━━━ MATERIAL SUPPLIED
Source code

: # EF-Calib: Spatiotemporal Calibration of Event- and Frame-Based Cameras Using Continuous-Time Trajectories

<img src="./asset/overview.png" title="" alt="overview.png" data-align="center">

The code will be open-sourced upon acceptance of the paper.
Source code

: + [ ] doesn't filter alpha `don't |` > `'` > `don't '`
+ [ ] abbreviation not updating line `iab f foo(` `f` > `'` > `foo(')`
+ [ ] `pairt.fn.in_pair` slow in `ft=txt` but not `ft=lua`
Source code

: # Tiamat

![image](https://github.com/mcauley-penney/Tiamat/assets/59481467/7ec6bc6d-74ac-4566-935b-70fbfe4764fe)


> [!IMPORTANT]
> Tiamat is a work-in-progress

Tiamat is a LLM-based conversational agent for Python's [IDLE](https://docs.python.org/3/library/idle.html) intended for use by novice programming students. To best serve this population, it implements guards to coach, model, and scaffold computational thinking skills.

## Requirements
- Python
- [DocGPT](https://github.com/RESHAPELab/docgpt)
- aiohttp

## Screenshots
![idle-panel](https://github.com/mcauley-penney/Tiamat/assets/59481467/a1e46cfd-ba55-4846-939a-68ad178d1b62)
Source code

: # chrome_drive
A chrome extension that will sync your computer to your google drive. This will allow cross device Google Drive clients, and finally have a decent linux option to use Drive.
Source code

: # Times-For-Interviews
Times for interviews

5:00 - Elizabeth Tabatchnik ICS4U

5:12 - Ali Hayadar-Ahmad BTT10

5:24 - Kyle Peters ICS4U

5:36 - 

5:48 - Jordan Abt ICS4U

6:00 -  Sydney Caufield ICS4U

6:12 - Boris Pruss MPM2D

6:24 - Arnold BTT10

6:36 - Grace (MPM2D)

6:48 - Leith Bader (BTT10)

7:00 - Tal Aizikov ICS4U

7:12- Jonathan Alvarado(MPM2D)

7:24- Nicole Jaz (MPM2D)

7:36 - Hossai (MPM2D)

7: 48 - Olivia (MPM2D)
━━━━━━
**WHAT IS EXPECTED**.
Please gather every line above that contains the word "Tiamat" and list those lines.

**YOUR SOLUTION**.
: # Tiamat
![image](https://github.com/mcauley-penney/Tiamat/assets/59481467/7ec6bc6d-74ac-4566-935b-70fbfe4764fe)
> Tiamat is a work-in-progress
Tiamat is a LLM-based conversational agent for Python's [IDLE](https://docs.python.org/3/library/idle.html) intended for use by novice programming students. To best serve this population, it implements guards to coach, model, and scaffold computational thinking skills.
![idle-panel](https://github.com/mcauley-penney/Tiamat/assets/59481467/a1e46cfd-ba55-4846-939a-68ad178d1b62)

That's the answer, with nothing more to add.